Bard on the Beach
by William Shakespeare

Dates and Venue 12 June - 14 September 2013 | BMO Mainstage, Vanier Park

Director Dennis Garnhum

Reviewer Roger Wayne Eberle

Bard on the Beach’s Twelfth Night takes place at a summery, elegant seaside hotel and spa sometime early in the last century. Opting for a second-scene-start, director Dennis Garnhum initiates a narrative interlude that allows all of the principal actors to share the stage in mimed action, while the Sea Captain (Duncan Fraser) and Viola (Rachel Cairns) introduce the audience to the central theme of an impossible courtship between Duke Orsino (Todd Thomson) and Olivia (Jennifer Lines), the wealthy owner of the hotel, along with the complicating device of Viola as Cesario— the lead’s assumed identity.

Rachel Cairns brings so high a degree of sensitivity and such depth of character to her role as Viola that her wooing of Olivia on behalf of Orsino moves from inventively plausible to intellectually passionate, and ramps up to nothing short of artistically astounding. She is not only utterly believable in her role within a role, she is so consummate that it is easy to see why Jennifer Lines’s Olivia cannot help but become smitten by her youthful ebullience.

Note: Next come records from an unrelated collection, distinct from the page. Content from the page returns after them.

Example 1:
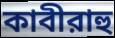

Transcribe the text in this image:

কাবীরাহু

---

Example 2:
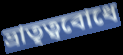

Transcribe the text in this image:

ভ্রাতৃত্ববোধে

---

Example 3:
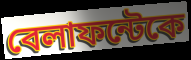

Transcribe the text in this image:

বেলাফন্টেকে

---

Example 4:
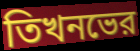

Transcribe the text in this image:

তিখনভের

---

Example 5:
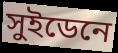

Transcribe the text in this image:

সুইডেনে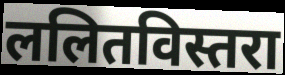
ललितविस्तराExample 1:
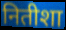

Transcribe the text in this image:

नितीशा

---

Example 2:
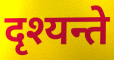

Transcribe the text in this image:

दृश्यन्ते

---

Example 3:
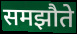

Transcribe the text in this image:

समझौते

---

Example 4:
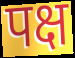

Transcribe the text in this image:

पक्ष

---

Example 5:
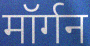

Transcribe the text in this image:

मॉर्गन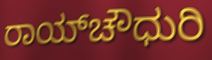
ರಾಯ್‌ಚೌಧುರಿ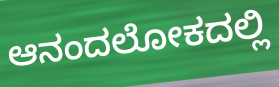
ಆನಂದಲೋಕದಲ್ಲಿ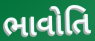
ભાવોતિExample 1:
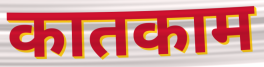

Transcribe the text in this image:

कातकाम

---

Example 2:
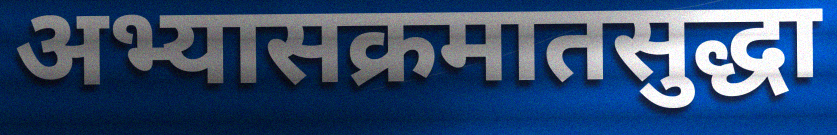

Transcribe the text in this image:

अभ्यासक्रमातसुद्धा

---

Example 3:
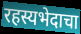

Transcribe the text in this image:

रहस्यभेदाचा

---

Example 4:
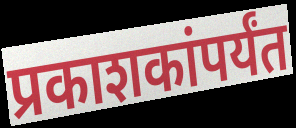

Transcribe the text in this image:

प्रकाशकांपर्यंत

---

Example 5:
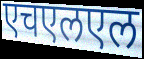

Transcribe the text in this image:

एचएलएल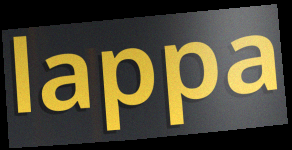
lappa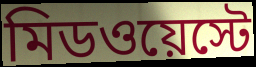
মিডওয়েস্টেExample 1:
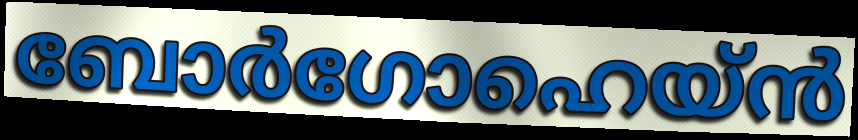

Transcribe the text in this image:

ബോർഗോഹെയ്ൻ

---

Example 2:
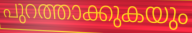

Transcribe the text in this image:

പുറത്താക്കുകയും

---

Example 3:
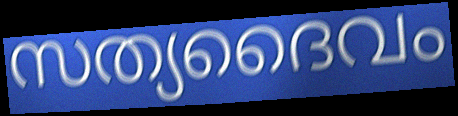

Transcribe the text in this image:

സത്യദൈവം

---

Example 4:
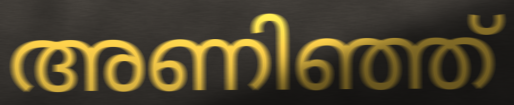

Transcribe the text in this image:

അണിഞ്ഞ്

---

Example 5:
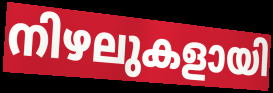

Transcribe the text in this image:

നിഴലുകളായി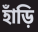
হাঁড়ি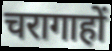
चरागाहों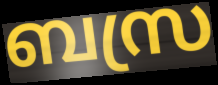
ബസ്ര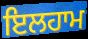
ਇਲਹਾਮ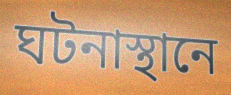
ঘটনাস্থানে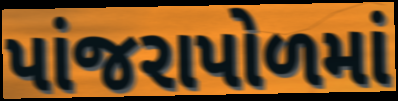
પાંજરાપોળમાંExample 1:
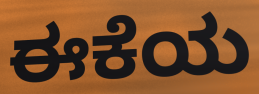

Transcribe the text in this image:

ಈಕೆಯ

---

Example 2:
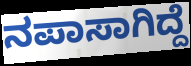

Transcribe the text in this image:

ನಪಾಸಾಗಿದ್ದೆ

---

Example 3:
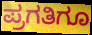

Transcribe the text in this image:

ಪ್ರಗತಿಗೂ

Ms. Lines’s performance runs true to the form of her character: initially, cold and mournful – a dame in a dirge – then, sparked by the ardour of Viola as Cesario wooing for Orsino, moonstruck as a school-girl lost in the throes of unrequited love.

Refreshingly enough, none of the characters in this year’s Twelfth Night devolve into caricatures of themselves. Even Allan Zinyk’s Malvolio, traditionally underplayed to elicit some ambivalence or sympathy, ranges from whole-heartedly obsequious to prissily prudish; then, once baited with the lure of impossible love, the hilarious intensity of full on gullible, bearing in his fleshed-out performance the marks of a true mark.

Todd Thomson plays his Orsino in earnest, implacable zeal. He tempers his quest for the impossible and unattainable with an alacrity that is as effortless as it is sincerely misguided. There is a clean, crispness about his role, an ardent integrity that makes the audience smile happily when, in the end, he gets his ‘man’.

Bill Dow plays false to perfection as the noble drunkard of a trickster Toby Belch. Mr. Dow does an admirable job of portraying several sides of his colourful character, including ribald, lecherous and loquaciously lewd. He and his gull of a sidekick, Sir Anthony Aguecheek (Richard Newman) provide much of the comic relief in a play that is two thirds hilarity, one third high romance.

Whether singing, waxing witty with the wisecracks or practicing pretense as the voluble Sir Topaz intent on exorcising evil from Malvolio, Jonathon Young proves his performance noteworthy again and again as the impish fool Feste.

Twelfth Night delivers on dazzle, romantic entanglements, comic timing, and heartfelt depth in a play that turns on its lively turns, from the cheeky, towel-snapping frivolity of the sauna scene to the old-fashioned madcap bathing suit beach scene. There are both superficialities and rare relevancies, in this thoroughly engaging play. It is certain after having enjoyed this version of Twelfth Night that the Bard himself would heartily approve of everything from the fine acting to Nancy Bryant’s impressive costumes; from Gerald King’s sensitively-hued lighting design to Pam Johnson’s brightly conceived sets.